The onset of the analysis breeds from the intrinsic nature of the elements: fire like water stands for fluidity, life and energy; whereas ice (frozen water) means stagnation, and numbness. The numbness of the Polar Artic regions exploration deepens paralell to the destructive powers of a primeval fire of warmth and comfort that the creature first discovers. The Victorian imagination kept both contraries apart, whereas the Romantic imagination strives to unite them.

Victor Frankestein’s creature will learn the benefits of fire in his being delivered into the world: the solace of warmth, nourishment and later, a social element that will bind him to the De Lacey’s family by providing them with winter fuel.

Yet, when the creature is rejected, the amiable aspects of fire will swerve into more destructive powers. Indeed, Griffin points to the ambivalent nature of fire quoting Bachelard“It shines in Paradise.

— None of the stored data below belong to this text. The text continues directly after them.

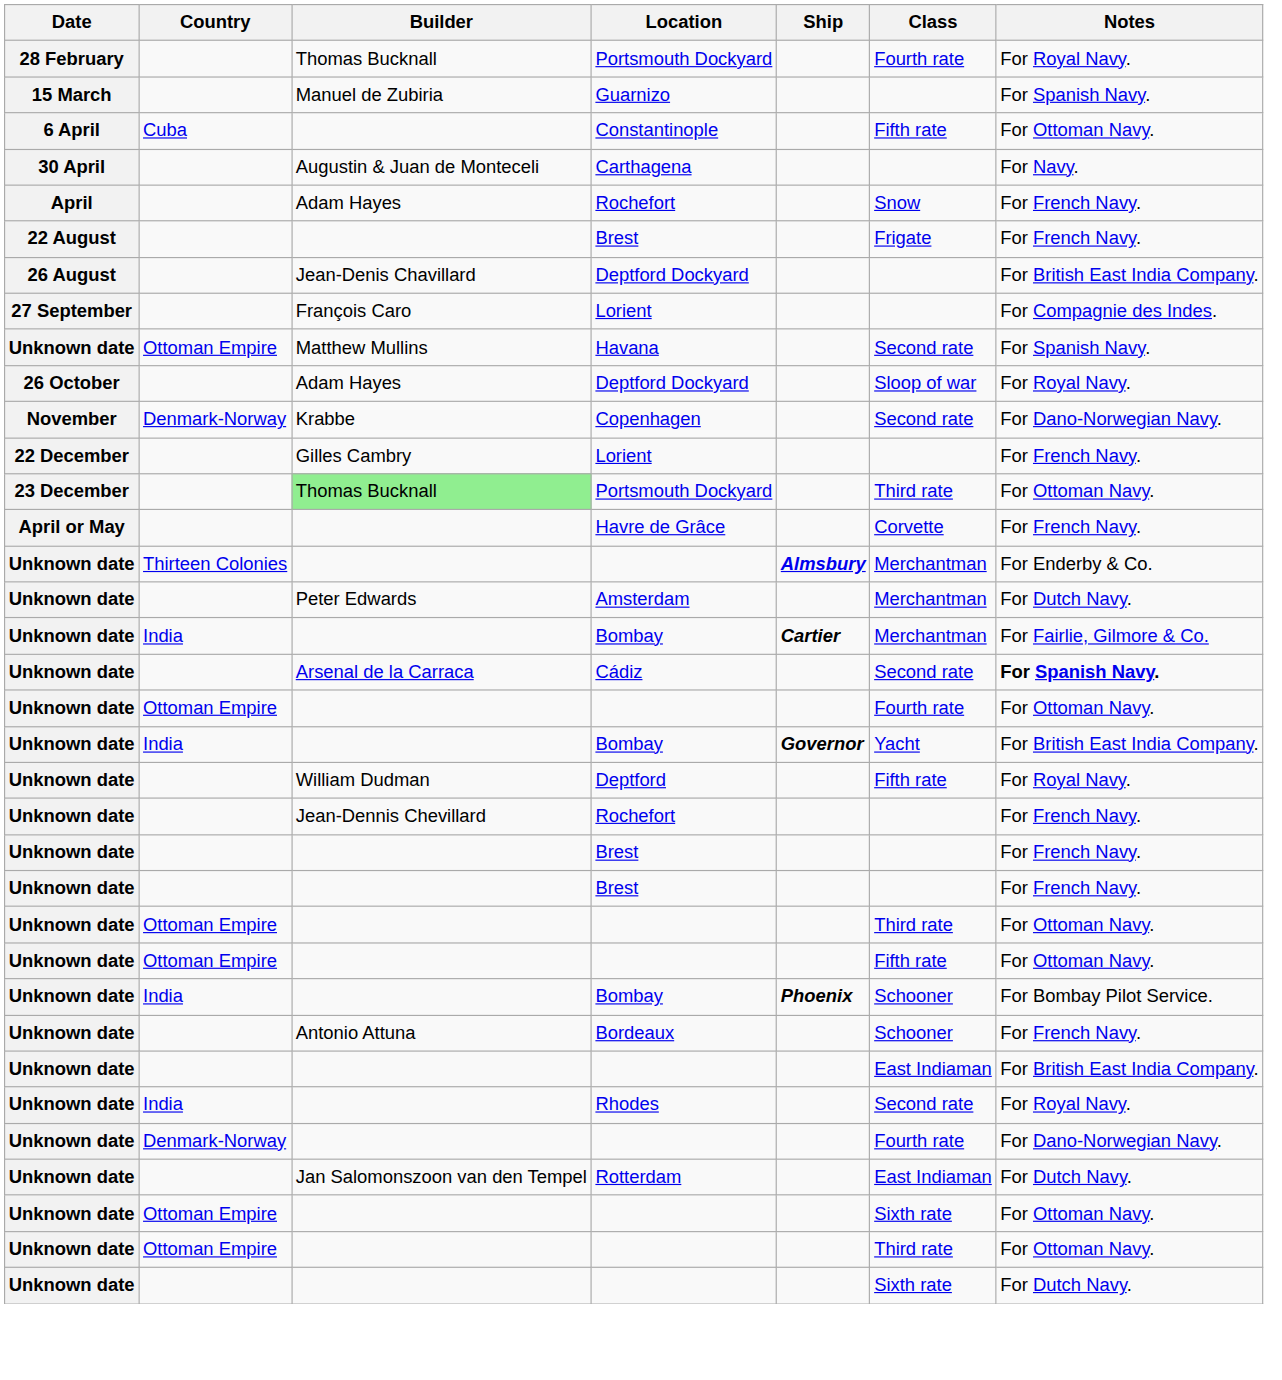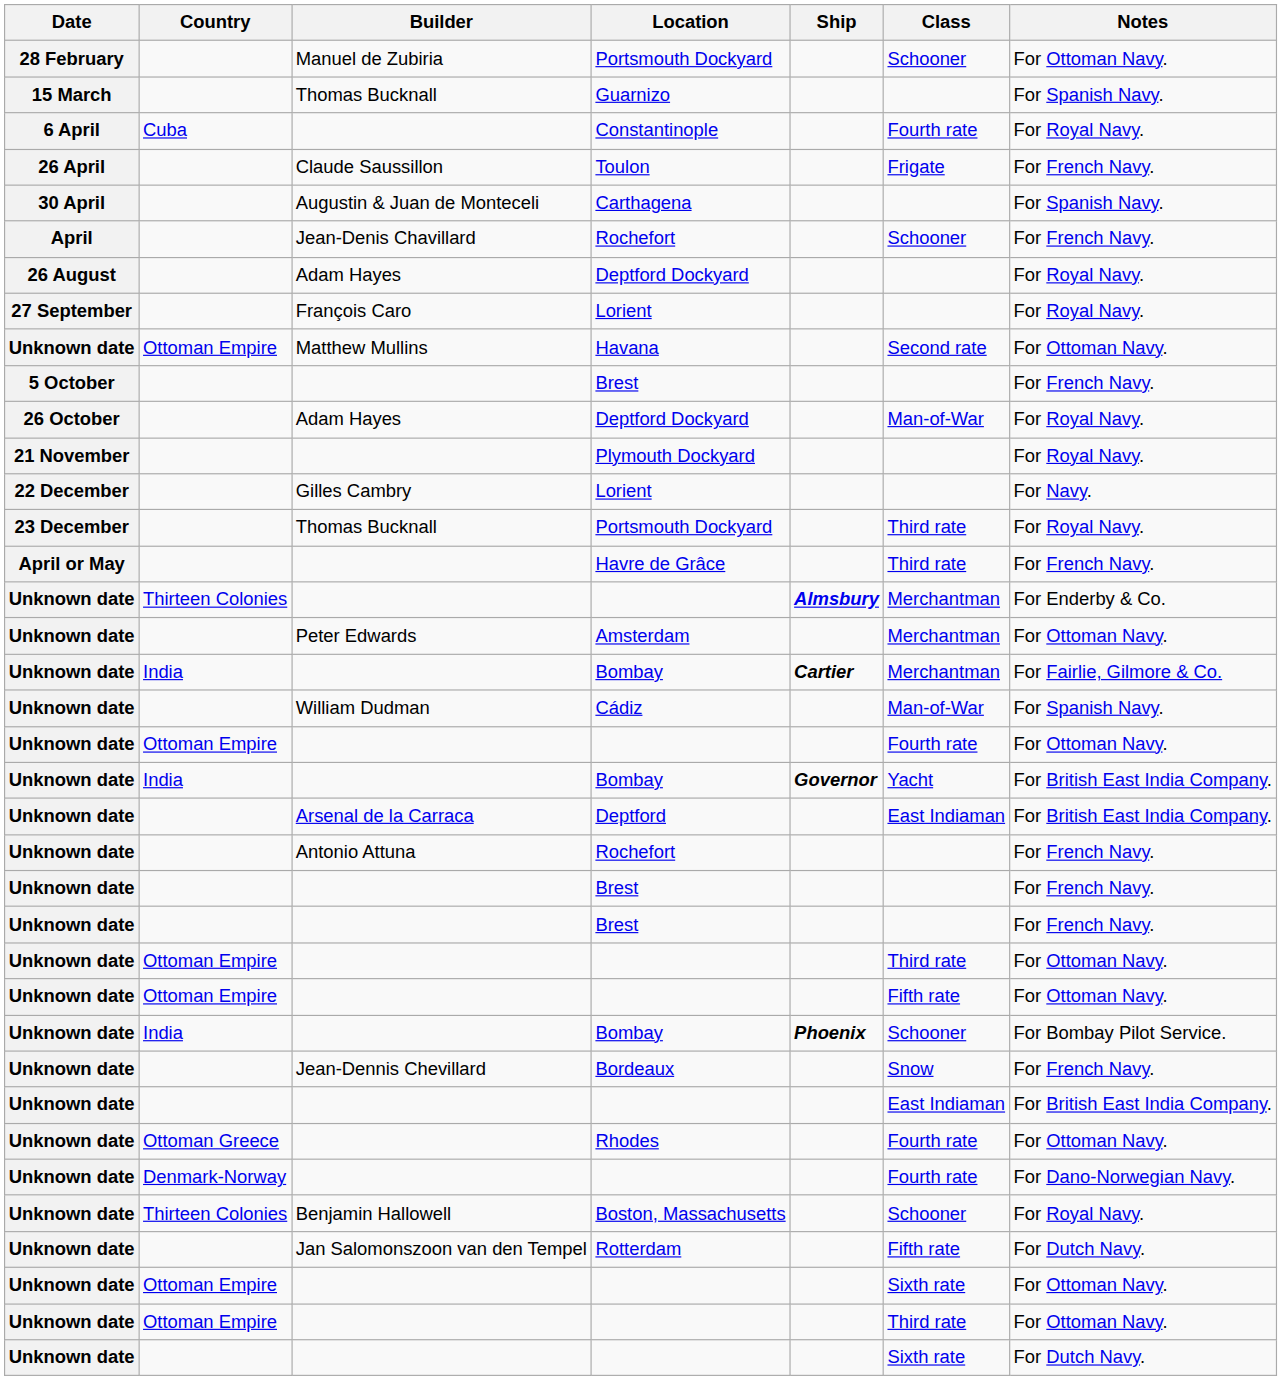28 February / Portsmouth Dockyard | Builder: Thomas Bucknall -> Manuel de Zubiria
28 February / Portsmouth Dockyard | Class: Fourth rate -> Schooner
28 February / Portsmouth Dockyard | Notes: For Royal Navy. -> For Ottoman Navy.
Guarnizo | Builder: Manuel de Zubiria -> Thomas Bucknall
Constantinople | Class: Fifth rate -> Fourth rate
Constantinople | Notes: For Ottoman Navy. -> For Royal Navy.
+ row: 26 April | Claude Saussillon | Toulon | Frigate | For French Navy.
Carthagena | Notes: For Navy. -> For Spanish Navy.
April / Rochefort | Builder: Adam Hayes -> Jean-Denis Chavillard
April / Rochefort | Class: Snow -> Schooner
- row: 22 August | Brest | Frigate | For French Navy.
26 August / Deptford Dockyard | Builder: Jean-Denis Chavillard -> Adam Hayes
26 August / Deptford Dockyard | Notes: For British East India Company. -> For Royal Navy.
27 September / Lorient | Notes: For Compagnie des Indes. -> For Royal Navy.
Havana | Notes: For Spanish Navy. -> For Ottoman Navy.
+ row: 5 October | Brest | For French Navy.
26 October / Deptford Dockyard | Class: Sloop of war -> Man-of-War
+ row: 21 November | Plymouth Dockyard | For Royal Navy.
- row: November | Denmark-Norway | Krabbe | Copenhagen | Second rate | For Dano-Norwegian Navy.
22 December / Lorient | Notes: For French Navy. -> For Navy.
23 December / Portsmouth Dockyard | Builder: lightgreen background -> no background
23 December / Portsmouth Dockyard | Notes: For Ottoman Navy. -> For Royal Navy.
Havre de Grâce | Class: Corvette -> Third rate
Amsterdam | Notes: For Dutch Navy. -> For Ottoman Navy.
Cádiz | Builder: Arsenal de la Carraca -> William Dudman
Cádiz | Class: Second rate -> Man-of-War
Cádiz | Notes: bold -> normal
Deptford | Builder: William Dudman -> Arsenal de la Carraca
Deptford | Class: Fifth rate -> East Indiaman
Deptford | Notes: For Royal Navy. -> For British East India Company.
Unknown date / Rochefort | Builder: Jean-Dennis Chevillard -> Antonio Attuna
Bordeaux | Builder: Antonio Attuna -> Jean-Dennis Chevillard
Bordeaux | Class: Schooner -> Snow
Rhodes | Country: India -> Ottoman Greece
Rhodes | Class: Second rate -> Fourth rate
Rhodes | Notes: For Royal Navy. -> For Ottoman Navy.
+ row: Unknown date | Thirteen Colonies | Benjamin Hallowell | Boston, Massachusetts | Schooner | For Royal Navy.
Rotterdam | Class: East Indiaman -> Fifth rate
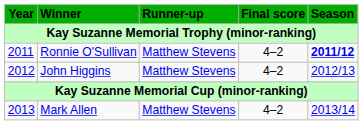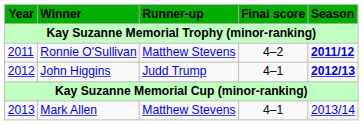John Higgins | Runner-up: Matthew Stevens -> Judd Trump
John Higgins | Final score: 4–2 -> 4–1
John Higgins | Season: normal -> bold
Mark Allen | Final score: 4–2 -> 4–1
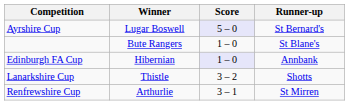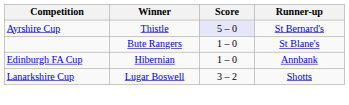Ayrshire Cup | Winner: Lugar Boswell -> Thistle
Edinburgh FA Cup | Score: lavender background -> no background
Lanarkshire Cup | Winner: Thistle -> Lugar Boswell
- row: Renfrewshire Cup | Arthurlie | 3 – 1 | St Mirren
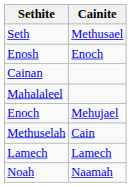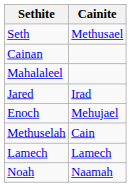- row: Enosh | Enoch
+ row: Jared | Irad
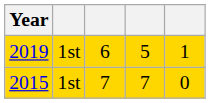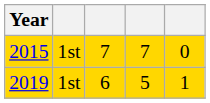rows swapped: 2015 <-> 2019
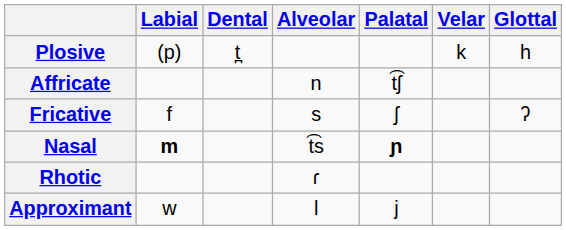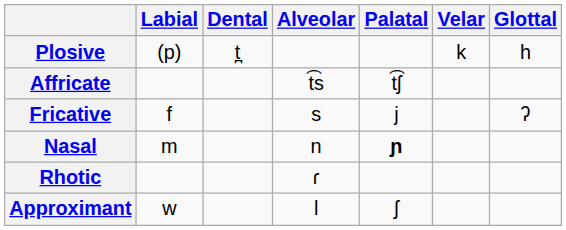Affricate | Alveolar: n -> t͡s
Fricative | Palatal: ʃ -> j
Nasal | Labial: bold -> normal
Nasal | Alveolar: t͡s -> n
Approximant | Palatal: j -> ʃ
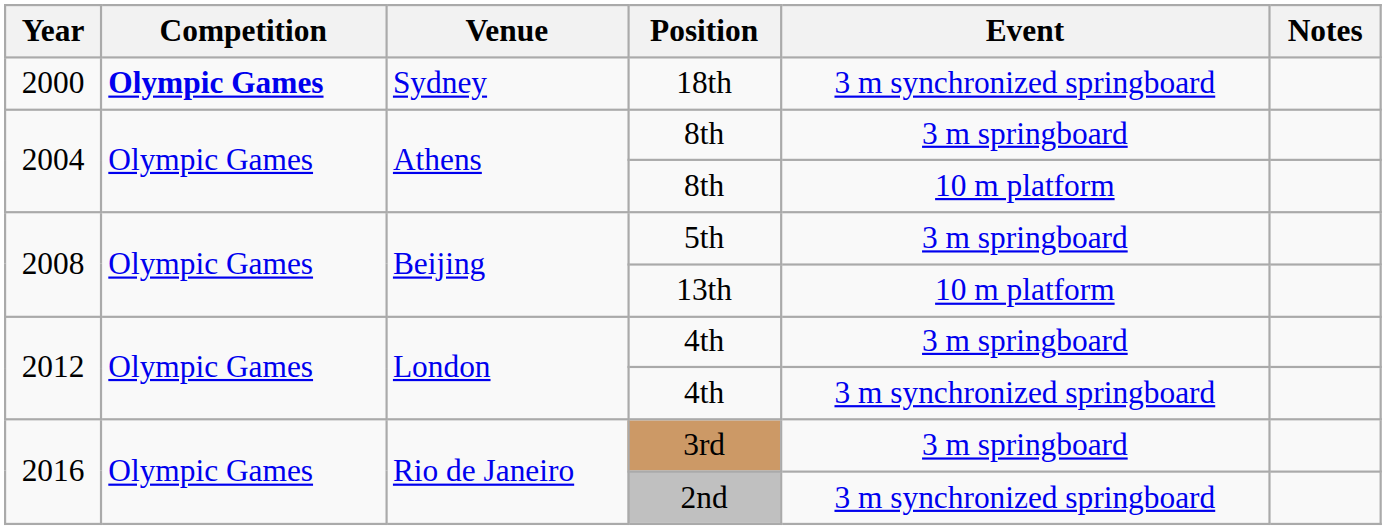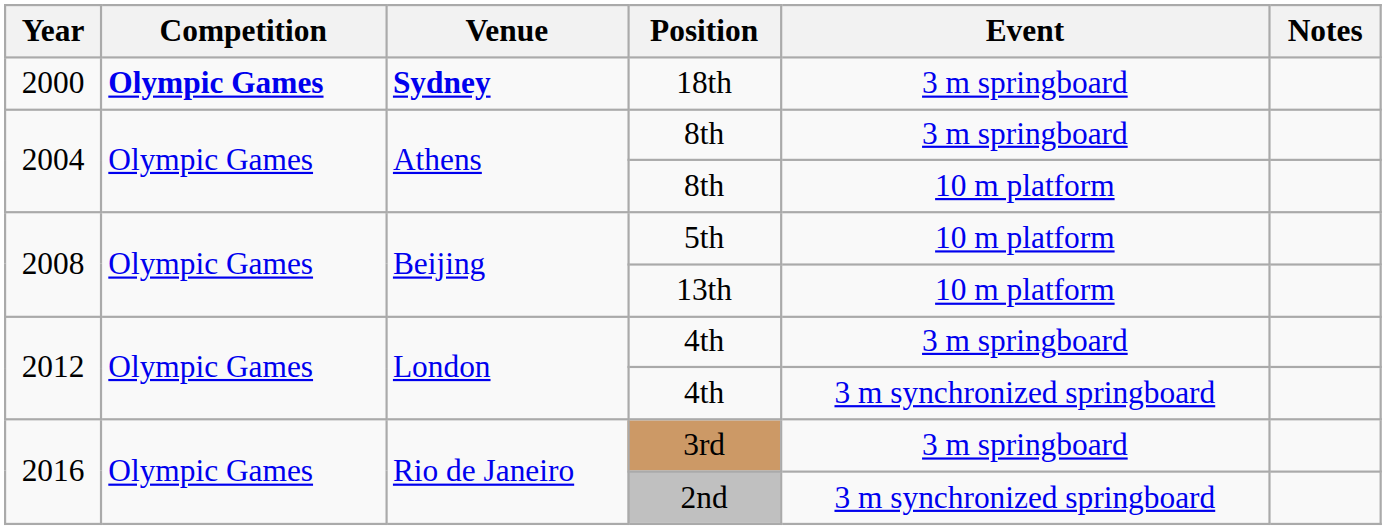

It burns in Hell”. The creature will learn through his “Lockean” discovery of the world that fire can burn:

“(I”) was overcome with delight at the warmth I experienced from it. In my joy I thrust my hand into the live embers, but quickly drew it out again with a cry of pain. How strange, I thought, that the same cause should produce opposite effects!” (100 Penguin 1994)

Destruction and creation, darkness and light, fire and ice, death and life, Prometheus: thief and giver, constitute the dyads that furnish the imagery of the novel. The creature’s self-immolation in a pyre will constitute the acme of the union of fire and ice.